Child rights and humanitarian organisation Plan International has deployed teams to assess the extent of damage and immediate needs of families in areas hardest hit by Super Typhoon Goni, known locally as Rolly.
Two Rapid Needs Assessment (RNA) teams are set to assess the damage caused by the super typhoon and priority needs of affected communities in the provinces of Albay (first and third districts), Camarines Sur (coastal areas in fourth district), and Catanduanes. The assessment aims to look into the urgent needs and protection of the affected communities and sectors especially women, girls, and boys who are most vulnerable during disasters, as well as displaced families facing increased risks of getting exposed to COVID-19.
According to the UN Office for the Coordination of Humanitarian Affairs (OCHA), 68.7 million people are affected, with 24.3 million in worst-hit areas. Of the 2.3 million vulnerable people in the most devastated areas, around 724,000 are children.
“With the country battling a pandemic that’s far from being over, these vulnerabilities and risks are further magnified.
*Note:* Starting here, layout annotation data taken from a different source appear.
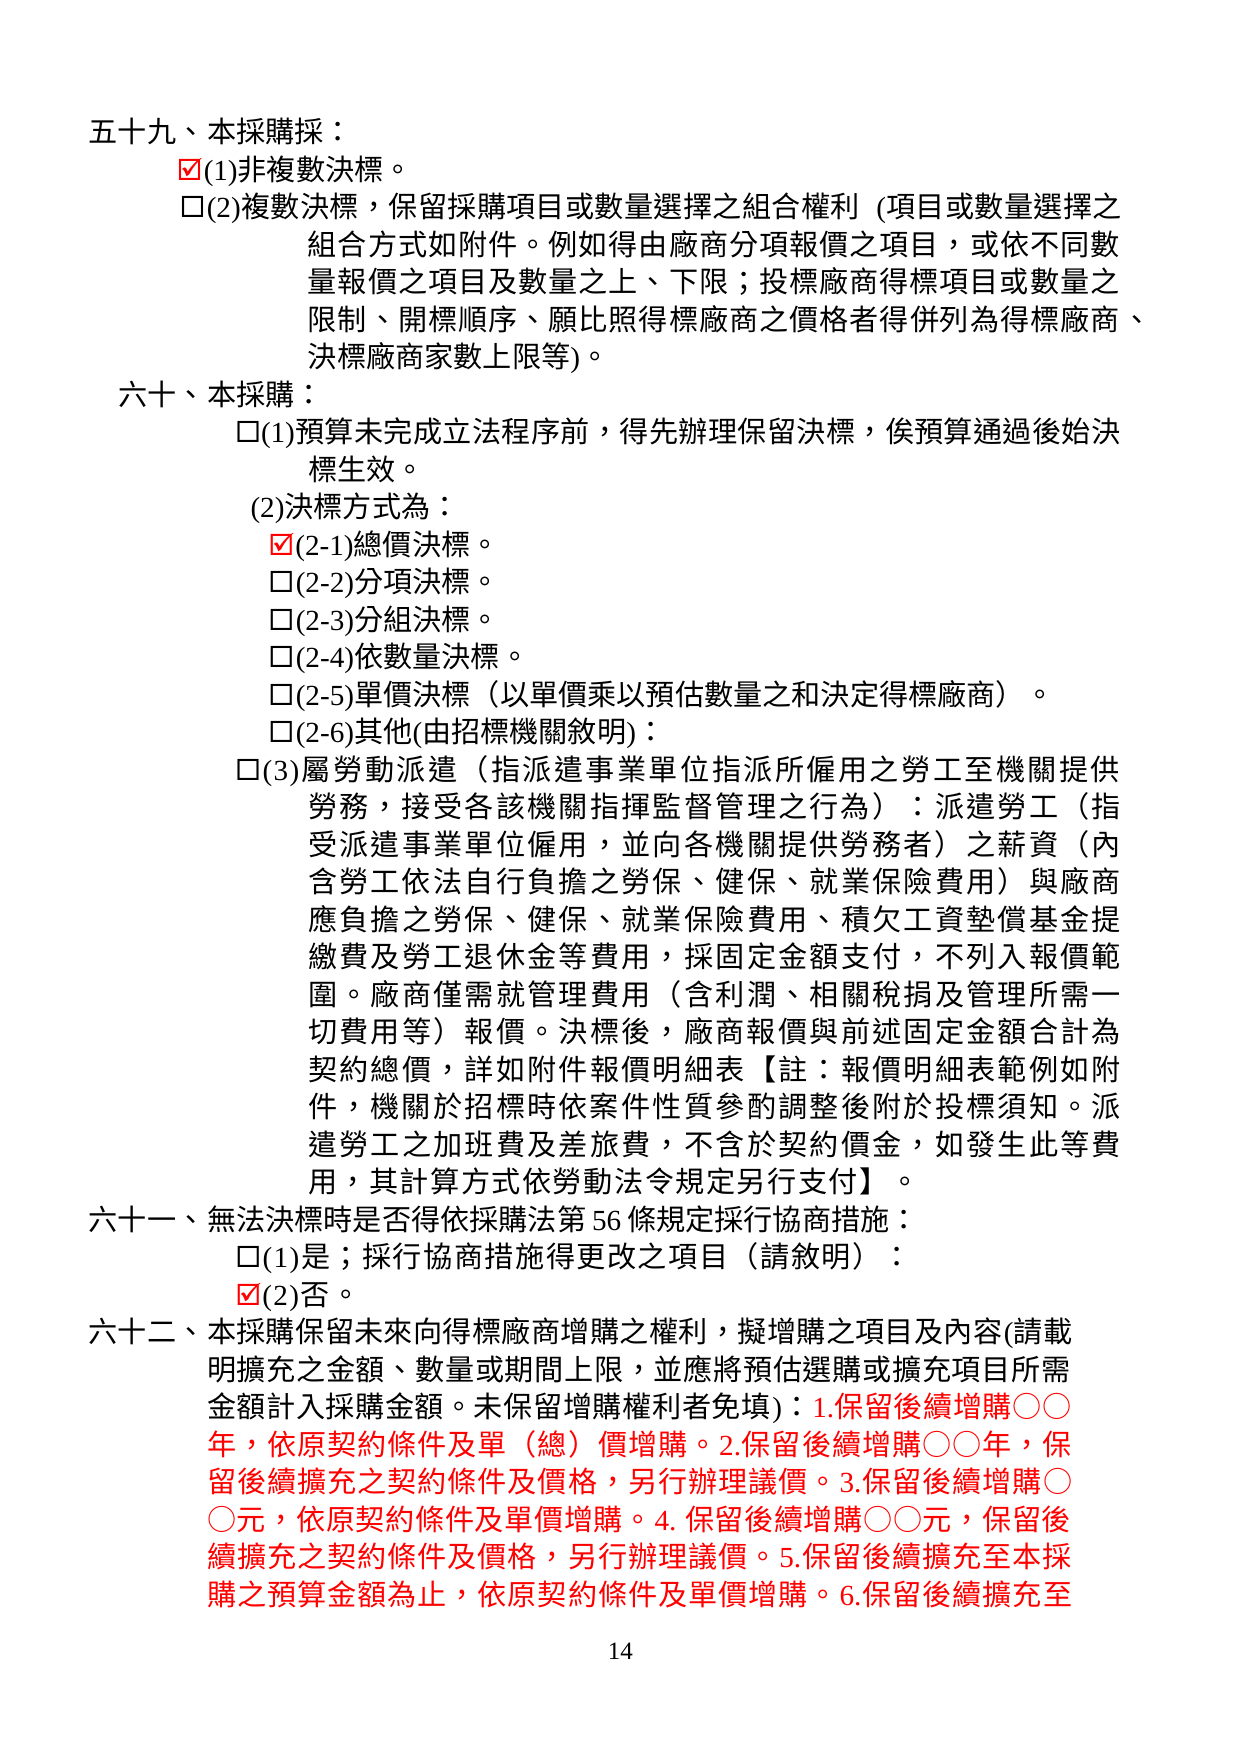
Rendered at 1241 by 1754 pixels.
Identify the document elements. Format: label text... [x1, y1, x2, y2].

text (2)決標方式為： [185, 487, 1122, 525]
list 本採購： [118, 375, 1072, 412]
text (1)非複數決標。 [118, 150, 1122, 187]
text (3)屬勞動派遣（指派遣事業單位指派所僱用之勞工至機關提供勞務，接受各該機關指揮監督管理之行為）：派遣勞工（指受派遣事業單位僱用，並向各機關提供勞務者）之薪資（內含勞工依法自行負擔之勞保、健保、就業保險費用）與廠商應負擔之勞保、健保、就業保險費用、積欠工資墊償基金提繳費及勞工退休金等費用，採固定金額支付，不列入報價範圍。廠商僅需就管理費用（含利潤、相關稅捐及管理所需一切費用等）報價。決標後，廠商報價與前述固定金額合計為契約總價，詳如附件報價明細表【註：報價明細表範例如附件，機關於招標時依案件性質參酌調整後附於投標須知。派遣勞工之加班費及差旅費，不含於契約價金，如發生此等費用，其計算方式依勞動法令規定另行支付】。 [235, 750, 1122, 1200]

This is even more reason to prioritize their immediate and unique needs in the response.
“We must also pay special attention to displaced families who face greater risks of getting infected from COVID-19, among other diseases.”
In coordination with local governments, the RNA teams will help identify the appropriate support and assistance needed by affected children and their families, specifically in terms of rebuilding homes, livelihoods, access to education, and psychosocial support as they recover.
The teams are also working closely with other humanitarian and civil society organizations to ensure an inclusive approach in the assessment and in identifying the next courses of action.
“We have prepositioned and are currently preparing life-saving kits for distribution to affected families. It remains our main duty to ensure they have access to safe shelter, clean water, sanitation and hygiene, including the sanitary needs of women and adolescent girls,” added Locsin.
Super Typhoon Goni, which entered the Philippine Area of Responsibility (PAR) on October 29, lashed parts of Luzon, specifically Northern Luzon, Central Luzon, Southern Luzon and Bicol Region, before exiting PAR on November 3.
Considered the world’s strongest typhoon in 2020, Super Typhoon Goni left a huge trail of devastation in the Bicol region, burying a village in mud and rock, shutting down communication lines, and leaving tens of thousands in evacuation centers in the face of a pandemic.
According to government agencies, the typhoon’s destructive winds and torrential rains led to no less than 20 casualties, and nearly 6 billion pesos (~€106 million) in damage to infrastructure and 2 billion pesos (~€353 million) in damage to agriculture.
Plan International has also activated a team in Manila to plan and design the implementation of an inclusive and gender-transformative Typhoon Goni Response.
Plan International has been working in the Philippines since 1961 and has played important roles in responding to previous disasters, including Typhoon Haiyan and the Nepal Earthquakes. In the Philippines, we work in over 400 communities and are supporting 36,000 sponsored children in the provinces of Occidental Mindoro, Northern Samar, Eastern Samar, Western Samar, and Central Mindanao.